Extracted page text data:
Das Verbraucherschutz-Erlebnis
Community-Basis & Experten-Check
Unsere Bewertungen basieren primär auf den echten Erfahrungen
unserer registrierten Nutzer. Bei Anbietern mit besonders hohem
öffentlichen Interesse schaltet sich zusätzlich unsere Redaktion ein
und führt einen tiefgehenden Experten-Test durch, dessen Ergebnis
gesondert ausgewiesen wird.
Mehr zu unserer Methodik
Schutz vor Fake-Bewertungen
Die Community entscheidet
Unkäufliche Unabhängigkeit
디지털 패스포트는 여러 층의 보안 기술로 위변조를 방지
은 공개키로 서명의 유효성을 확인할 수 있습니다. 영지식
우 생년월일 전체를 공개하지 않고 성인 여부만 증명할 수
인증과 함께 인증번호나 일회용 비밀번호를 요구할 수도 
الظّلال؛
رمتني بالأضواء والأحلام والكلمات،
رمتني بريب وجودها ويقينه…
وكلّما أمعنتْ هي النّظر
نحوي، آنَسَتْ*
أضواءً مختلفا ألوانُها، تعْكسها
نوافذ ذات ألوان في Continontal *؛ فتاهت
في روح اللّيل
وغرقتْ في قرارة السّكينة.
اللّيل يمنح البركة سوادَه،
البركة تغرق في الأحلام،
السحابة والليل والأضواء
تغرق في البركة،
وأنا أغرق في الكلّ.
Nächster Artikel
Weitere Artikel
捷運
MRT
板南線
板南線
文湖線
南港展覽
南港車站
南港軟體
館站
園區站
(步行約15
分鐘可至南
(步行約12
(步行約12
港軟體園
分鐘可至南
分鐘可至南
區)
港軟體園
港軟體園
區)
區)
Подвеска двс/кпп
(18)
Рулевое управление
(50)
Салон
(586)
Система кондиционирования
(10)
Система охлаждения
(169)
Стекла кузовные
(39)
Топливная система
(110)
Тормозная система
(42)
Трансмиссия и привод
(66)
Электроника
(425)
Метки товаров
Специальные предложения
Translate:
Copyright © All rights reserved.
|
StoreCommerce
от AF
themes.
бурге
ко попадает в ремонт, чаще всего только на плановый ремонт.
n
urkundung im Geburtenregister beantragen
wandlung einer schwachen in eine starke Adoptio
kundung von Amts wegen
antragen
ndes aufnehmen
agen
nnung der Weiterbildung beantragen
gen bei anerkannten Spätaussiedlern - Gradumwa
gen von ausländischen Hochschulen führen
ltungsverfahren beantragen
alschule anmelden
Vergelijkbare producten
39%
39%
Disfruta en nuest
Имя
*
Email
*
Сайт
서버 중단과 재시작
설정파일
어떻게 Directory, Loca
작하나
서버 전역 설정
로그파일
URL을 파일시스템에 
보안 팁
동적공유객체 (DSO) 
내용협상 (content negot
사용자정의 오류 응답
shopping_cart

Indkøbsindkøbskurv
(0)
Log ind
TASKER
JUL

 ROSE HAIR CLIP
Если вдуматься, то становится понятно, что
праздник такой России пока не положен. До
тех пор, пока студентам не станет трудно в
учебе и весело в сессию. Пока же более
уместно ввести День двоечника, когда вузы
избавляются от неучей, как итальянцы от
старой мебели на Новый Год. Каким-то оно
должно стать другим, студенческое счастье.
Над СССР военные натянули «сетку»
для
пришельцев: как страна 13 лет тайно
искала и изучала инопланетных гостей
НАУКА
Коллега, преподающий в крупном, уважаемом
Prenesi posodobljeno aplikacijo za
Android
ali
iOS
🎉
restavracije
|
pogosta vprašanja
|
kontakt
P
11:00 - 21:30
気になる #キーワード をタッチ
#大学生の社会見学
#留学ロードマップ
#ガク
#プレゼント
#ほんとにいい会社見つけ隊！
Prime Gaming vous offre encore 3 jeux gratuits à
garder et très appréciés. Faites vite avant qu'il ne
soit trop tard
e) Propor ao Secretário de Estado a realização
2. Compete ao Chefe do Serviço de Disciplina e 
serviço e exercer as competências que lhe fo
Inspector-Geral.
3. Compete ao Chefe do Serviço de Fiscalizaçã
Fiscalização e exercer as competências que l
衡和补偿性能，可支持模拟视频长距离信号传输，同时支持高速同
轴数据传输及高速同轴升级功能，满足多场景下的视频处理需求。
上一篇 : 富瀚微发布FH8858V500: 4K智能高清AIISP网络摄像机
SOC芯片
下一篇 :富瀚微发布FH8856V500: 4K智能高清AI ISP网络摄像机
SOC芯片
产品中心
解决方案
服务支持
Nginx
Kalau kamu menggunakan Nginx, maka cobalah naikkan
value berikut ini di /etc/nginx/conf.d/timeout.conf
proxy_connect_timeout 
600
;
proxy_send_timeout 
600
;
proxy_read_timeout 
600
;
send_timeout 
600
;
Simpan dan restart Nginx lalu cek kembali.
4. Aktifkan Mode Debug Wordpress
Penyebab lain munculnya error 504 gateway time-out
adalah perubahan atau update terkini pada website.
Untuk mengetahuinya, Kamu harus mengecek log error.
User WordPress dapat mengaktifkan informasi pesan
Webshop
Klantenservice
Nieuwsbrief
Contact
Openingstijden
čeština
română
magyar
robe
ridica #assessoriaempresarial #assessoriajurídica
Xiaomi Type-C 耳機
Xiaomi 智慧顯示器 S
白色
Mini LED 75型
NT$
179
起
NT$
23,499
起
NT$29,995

WHAT THE TASK REQUIRES: Convert every line of the data above into a numbered list, leaving out any blank lines.

YOUR RESPONSE:
1. Das Verbraucherschutz-Erlebnis
2. Community-Basis & Experten-Check
3. Unsere Bewertungen basieren primär auf den echten Erfahrungen
4. unserer registrierten Nutzer. Bei Anbietern mit besonders hohem
5. öffentlichen Interesse schaltet sich zusätzlich unsere Redaktion ein
6. und führt einen tiefgehenden Experten-Test durch, dessen Ergebnis
7. gesondert ausgewiesen wird.
8. Mehr zu unserer Methodik
9. Schutz vor Fake-Bewertungen
10. Die Community entscheidet
11. Unkäufliche Unabhängigkeit
12. 디지털 패스포트는 여러 층의 보안 기술로 위변조를 방지
13. 은 공개키로 서명의 유효성을 확인할 수 있습니다. 영지식
14. 우 생년월일 전체를 공개하지 않고 성인 여부만 증명할 수
15. 인증과 함께 인증번호나 일회용 비밀번호를 요구할 수도 
16. الظّلال؛
17. رمتني بالأضواء والأحلام والكلمات،
18. رمتني بريب وجودها ويقينه…
19. وكلّما أمعنتْ هي النّظر
20. نحوي، آنَسَتْ*
21. أضواءً مختلفا ألوانُها، تعْكسها
22. نوافذ ذات ألوان في Continontal *؛ فتاهت
23. في روح اللّيل
24. وغرقتْ في قرارة السّكينة.
25. اللّيل يمنح البركة سوادَه،
26. البركة تغرق في الأحلام،
27. السحابة والليل والأضواء
28. تغرق في البركة،
29. وأنا أغرق في الكلّ.
30. Nächster Artikel
31. Weitere Artikel
32. 捷運
33. MRT
34. 板南線
35. 板南線
36. 文湖線
37. 南港展覽
38. 南港車站
39. 南港軟體
40. 館站
41. 園區站
42. (步行約15
43. 分鐘可至南
44. (步行約12
45. (步行約12
46. 港軟體園
47. 分鐘可至南
48. 分鐘可至南
49. 區)
50. 港軟體園
51. 港軟體園
52. 區)
53. 區)
54. Подвеска двс/кпп
55. (18)
56. Рулевое управление
57. (50)
58. Салон
59. (586)
60. Система кондиционирования
61. (10)
62. Система охлаждения
63. (169)
64. Стекла кузовные
65. (39)
66. Топливная система
67. (110)
68. Тормозная система
69. (42)
70. Трансмиссия и привод
71. (66)
72. Электроника
73. (425)
74. Метки товаров
75. Специальные предложения
76. Translate:
77. Copyright © All rights reserved.
78. |
79. StoreCommerce
80. от AF
81. themes.
82. бурге
83. ко попадает в ремонт, чаще всего только на плановый ремонт.
84. n
85. urkundung im Geburtenregister beantragen
86. wandlung einer schwachen in eine starke Adoptio
87. kundung von Amts wegen
88. antragen
89. ndes aufnehmen
90. agen
91. nnung der Weiterbildung beantragen
92. gen bei anerkannten Spätaussiedlern - Gradumwa
93. gen von ausländischen Hochschulen führen
94. ltungsverfahren beantragen
95. alschule anmelden
96. Vergelijkbare producten
97. 39%
98. 39%
99. Disfruta en nuest
100. Имя
101. *
102. Email
103. *
104. Сайт
105. 서버 중단과 재시작
106. 설정파일
107. 어떻게 Directory, Loca
108. 작하나
109. 서버 전역 설정
110. 로그파일
111. URL을 파일시스템에 
112. 보안 팁
113. 동적공유객체 (DSO) 
114. 내용협상 (content negot
115. 사용자정의 오류 응답
116. shopping_cart
117. 
118. Indkøbsindkøbskurv
119. (0)
120. Log ind
121. TASKER
122. JUL
123. 
124.  ROSE HAIR CLIP
125. Если вдуматься, то становится понятно, что
126. праздник такой России пока не положен. До
127. тех пор, пока студентам не станет трудно в
128. учебе и весело в сессию. Пока же более
129. уместно ввести День двоечника, когда вузы
130. избавляются от неучей, как итальянцы от
131. старой мебели на Новый Год. Каким-то оно
132. должно стать другим, студенческое счастье.
133. Над СССР военные натянули «сетку»
134. для
135. пришельцев: как страна 13 лет тайно
136. искала и изучала инопланетных гостей
137. НАУКА
138. Коллега, преподающий в крупном, уважаемом
139. Prenesi posodobljeno aplikacijo za
140. Android
141. ali
142. iOS
143. 🎉
144. restavracije
145. |
146. pogosta vprašanja
147. |
148. kontakt
149. P
150. 11:00 - 21:30
151. 気になる #キーワード をタッチ
152. #大学生の社会見学
153. #留学ロードマップ
154. #ガク
155. #プレゼント
156. #ほんとにいい会社見つけ隊！
157. Prime Gaming vous offre encore 3 jeux gratuits à
158. garder et très appréciés. Faites vite avant qu'il ne
159. soit trop tard
160. e) Propor ao Secretário de Estado a realização
161. 2. Compete ao Chefe do Serviço de Disciplina e 
162. serviço e exercer as competências que lhe fo
163. Inspector-Geral.
164. 3. Compete ao Chefe do Serviço de Fiscalizaçã
165. Fiscalização e exercer as competências que l
166. 衡和补偿性能，可支持模拟视频长距离信号传输，同时支持高速同
167. 轴数据传输及高速同轴升级功能，满足多场景下的视频处理需求。
168. 上一篇 : 富瀚微发布FH8858V500: 4K智能高清AIISP网络摄像机
169. SOC芯片
170. 下一篇 :富瀚微发布FH8856V500: 4K智能高清AI ISP网络摄像机
171. SOC芯片
172. 产品中心
173. 解决方案
174. 服务支持
175. Nginx
176. Kalau kamu menggunakan Nginx, maka cobalah naikkan
177. value berikut ini di /etc/nginx/conf.d/timeout.conf
178. proxy_connect_timeout 
179. 600
180. ;
181. proxy_send_timeout 
182. 600
183. ;
184. proxy_read_timeout 
185. 600
186. ;
187. send_timeout 
188. 600
189. ;
190. Simpan dan restart Nginx lalu cek kembali.
191. 4. Aktifkan Mode Debug Wordpress
192. Penyebab lain munculnya error 504 gateway time-out
193. adalah perubahan atau update terkini pada website.
194. Untuk mengetahuinya, Kamu harus mengecek log error.
195. User WordPress dapat mengaktifkan informasi pesan
196. Webshop
197. Klantenservice
198. Nieuwsbrief
199. Contact
200. Openingstijden
201. čeština
202. română
203. magyar
204. robe
205. ridica #assessoriaempresarial #assessoriajurídica
206. Xiaomi Type-C 耳機
207. Xiaomi 智慧顯示器 S
208. 白色
209. Mini LED 75型
210. NT$
211. 179
212. 起
213. NT$
214. 23,499
215. 起
216. NT$29,995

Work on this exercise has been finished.